I am answering this post by Dr. Rowen in bold print. First I am not happy with much of the GMO because we have no idea what the environmental impact will be in 50  years, but lets stick to the facts and not someone’s assumption that has yet to be proven true. There are way too many scare tactics in the news already without adding more bs to it. People in the know,  after reading much of the following, will wonder what kind of scientific education this doctor has. It is obvious that he has not done his research but it is just taking for gospel what he has read on undocumented sites.  Just the facts please, just the facts for the truth shall set you  free.

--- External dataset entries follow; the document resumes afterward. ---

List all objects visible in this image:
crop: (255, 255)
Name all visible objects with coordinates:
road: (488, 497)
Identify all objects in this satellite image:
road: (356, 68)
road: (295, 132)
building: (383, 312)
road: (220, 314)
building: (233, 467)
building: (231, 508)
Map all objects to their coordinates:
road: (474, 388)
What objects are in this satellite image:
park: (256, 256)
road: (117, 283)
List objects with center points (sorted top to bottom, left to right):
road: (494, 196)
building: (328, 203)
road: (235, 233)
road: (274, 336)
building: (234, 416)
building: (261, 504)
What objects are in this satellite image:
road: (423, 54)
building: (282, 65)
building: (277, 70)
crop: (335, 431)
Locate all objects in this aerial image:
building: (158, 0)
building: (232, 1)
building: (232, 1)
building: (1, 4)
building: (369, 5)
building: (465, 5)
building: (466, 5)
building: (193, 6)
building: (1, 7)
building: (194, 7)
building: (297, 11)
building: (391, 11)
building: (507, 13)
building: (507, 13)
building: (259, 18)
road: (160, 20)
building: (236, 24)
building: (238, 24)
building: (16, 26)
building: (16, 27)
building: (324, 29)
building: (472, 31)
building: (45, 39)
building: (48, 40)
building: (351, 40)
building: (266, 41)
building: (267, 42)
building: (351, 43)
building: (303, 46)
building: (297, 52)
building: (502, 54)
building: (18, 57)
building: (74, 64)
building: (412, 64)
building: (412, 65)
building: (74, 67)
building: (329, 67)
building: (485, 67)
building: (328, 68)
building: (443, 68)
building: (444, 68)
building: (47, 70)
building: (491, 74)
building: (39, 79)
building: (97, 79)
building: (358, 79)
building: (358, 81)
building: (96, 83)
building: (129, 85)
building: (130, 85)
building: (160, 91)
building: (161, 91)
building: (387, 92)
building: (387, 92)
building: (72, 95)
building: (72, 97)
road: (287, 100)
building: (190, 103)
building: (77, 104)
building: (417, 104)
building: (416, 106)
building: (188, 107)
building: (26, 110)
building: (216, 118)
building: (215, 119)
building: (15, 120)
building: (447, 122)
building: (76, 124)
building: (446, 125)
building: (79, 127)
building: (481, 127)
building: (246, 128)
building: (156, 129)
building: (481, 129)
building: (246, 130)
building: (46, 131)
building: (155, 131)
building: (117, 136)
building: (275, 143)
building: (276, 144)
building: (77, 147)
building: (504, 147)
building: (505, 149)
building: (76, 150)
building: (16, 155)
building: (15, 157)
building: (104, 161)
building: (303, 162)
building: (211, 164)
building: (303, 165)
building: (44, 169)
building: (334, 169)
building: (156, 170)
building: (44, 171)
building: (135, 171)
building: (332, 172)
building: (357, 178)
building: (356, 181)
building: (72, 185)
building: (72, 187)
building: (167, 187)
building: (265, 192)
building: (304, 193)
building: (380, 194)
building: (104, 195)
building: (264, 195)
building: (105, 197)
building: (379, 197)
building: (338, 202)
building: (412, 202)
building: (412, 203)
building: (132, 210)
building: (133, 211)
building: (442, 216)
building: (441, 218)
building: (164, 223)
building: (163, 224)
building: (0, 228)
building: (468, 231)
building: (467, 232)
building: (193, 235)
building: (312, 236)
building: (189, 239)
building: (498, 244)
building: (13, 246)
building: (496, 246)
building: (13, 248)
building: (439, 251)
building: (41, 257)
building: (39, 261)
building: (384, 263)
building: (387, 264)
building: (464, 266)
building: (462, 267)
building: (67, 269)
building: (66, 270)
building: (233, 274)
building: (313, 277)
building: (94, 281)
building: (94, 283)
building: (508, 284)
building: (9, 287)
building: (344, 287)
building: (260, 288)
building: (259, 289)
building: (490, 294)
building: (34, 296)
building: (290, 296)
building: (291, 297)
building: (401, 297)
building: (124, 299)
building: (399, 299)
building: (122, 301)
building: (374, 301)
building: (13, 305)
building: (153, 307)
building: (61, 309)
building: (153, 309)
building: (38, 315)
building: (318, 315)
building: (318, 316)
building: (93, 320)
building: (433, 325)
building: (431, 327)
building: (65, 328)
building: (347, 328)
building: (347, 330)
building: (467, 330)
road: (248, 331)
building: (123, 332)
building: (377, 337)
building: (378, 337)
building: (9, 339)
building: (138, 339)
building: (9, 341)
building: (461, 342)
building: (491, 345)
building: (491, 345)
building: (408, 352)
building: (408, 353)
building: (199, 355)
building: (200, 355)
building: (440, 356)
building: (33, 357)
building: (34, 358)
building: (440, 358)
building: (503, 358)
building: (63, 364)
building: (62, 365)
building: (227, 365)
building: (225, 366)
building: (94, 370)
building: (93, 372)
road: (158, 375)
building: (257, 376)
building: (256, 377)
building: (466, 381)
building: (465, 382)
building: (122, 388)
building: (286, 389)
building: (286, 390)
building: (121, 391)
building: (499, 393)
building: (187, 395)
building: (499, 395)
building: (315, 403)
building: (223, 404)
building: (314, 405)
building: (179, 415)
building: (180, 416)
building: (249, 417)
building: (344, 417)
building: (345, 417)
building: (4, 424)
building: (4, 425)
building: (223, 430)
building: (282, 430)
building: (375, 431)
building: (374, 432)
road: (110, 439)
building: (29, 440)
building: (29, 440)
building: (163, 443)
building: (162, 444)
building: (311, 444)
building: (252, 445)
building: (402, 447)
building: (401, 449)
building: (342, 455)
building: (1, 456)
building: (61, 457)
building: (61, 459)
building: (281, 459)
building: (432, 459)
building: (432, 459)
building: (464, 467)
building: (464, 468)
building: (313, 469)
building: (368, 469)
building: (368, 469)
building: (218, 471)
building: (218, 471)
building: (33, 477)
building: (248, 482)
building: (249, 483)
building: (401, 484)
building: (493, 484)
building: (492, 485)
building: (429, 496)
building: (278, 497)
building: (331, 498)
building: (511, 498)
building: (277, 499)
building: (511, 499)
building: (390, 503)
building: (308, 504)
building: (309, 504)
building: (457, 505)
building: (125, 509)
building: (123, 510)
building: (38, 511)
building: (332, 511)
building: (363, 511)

I am not a fan of Russian President Vladimir Putin. But this page is medical, not political (unless related to medicine). So, I want to hand it to Mr. Putin on a major subject you should know about. He’s got some real smarts that our alleged government leaders do not when it comes to health. While Candidate Obama, before he was elected President promised transparency in GMO labeling, he not only has not delivered, but the situation has gotten far more worse during his tenure.

Candidate Obama – 2007: “Here’s what I’ll do if elected. I’ll immediately implement country or origin labeling because Americans should know where their food comes from. We’ll let folks know whether their food has been genetically modified, because Americans should know what they’re buying. “ Yes, I’ve seen that many if not most foods list country of origin. But GMO labeling? The first thing regarding Obama’s “immediate” promise was to pick Tom Vilsack for Secretary of Agriculture. Vilsack had a very intimate relationship with GMO promoting groups, appearing to me to be a virtual spokesman for Monsanto. (Obama’s speech is posted on you tube).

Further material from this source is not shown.